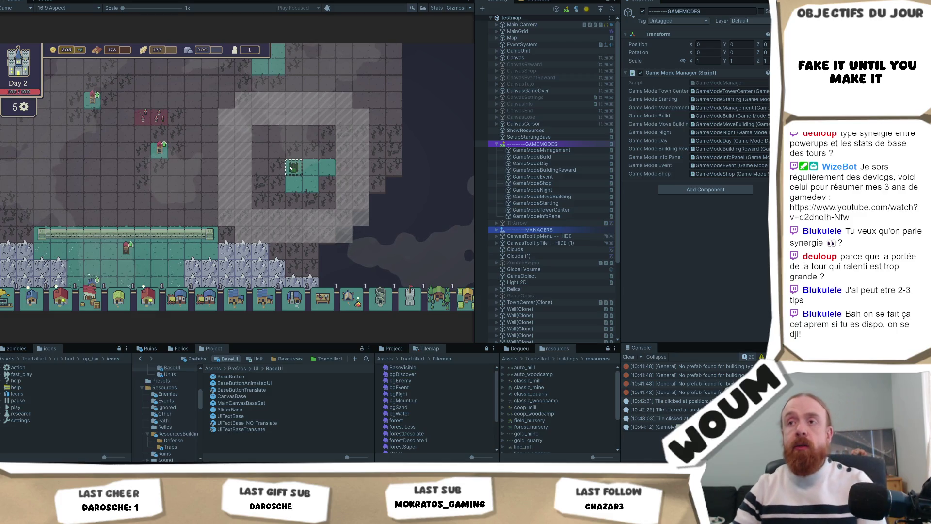
# Step: Cancel the held building and pick up another with key 1, moving it near a tile
pyautogui.rightClick(293, 168)
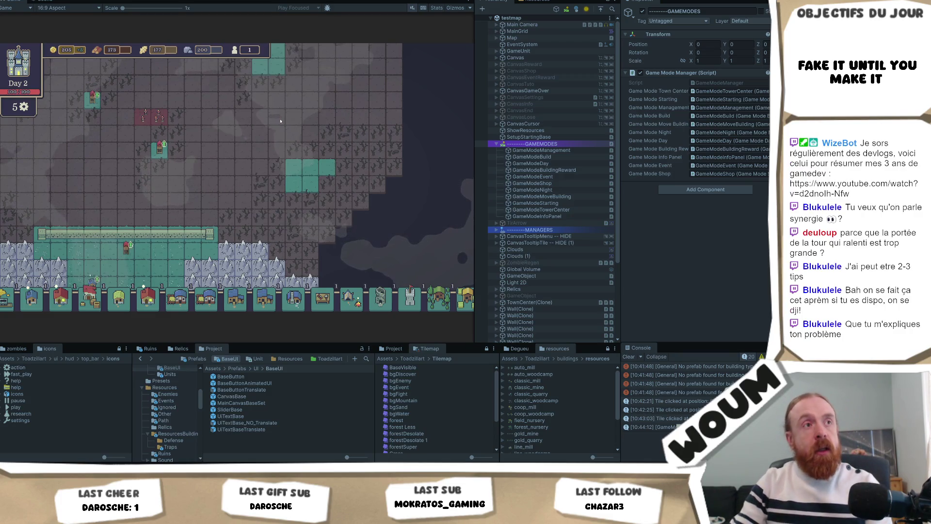
pyautogui.press('1')
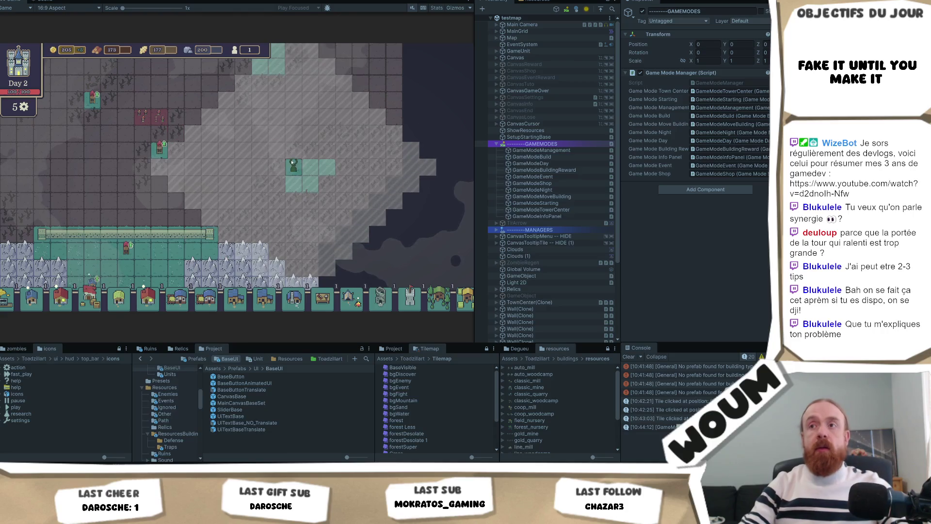
pyautogui.click(259, 148)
######
◆ Problem
Exclude the images and reproduce the remaining data exactly.

◆ Response
# Step: Cancel the held building and pick up another with key 1, moving it near a tile
pyautogui.rightClick(293, 168)
pyautogui.press('1')
pyautogui.click(259, 148)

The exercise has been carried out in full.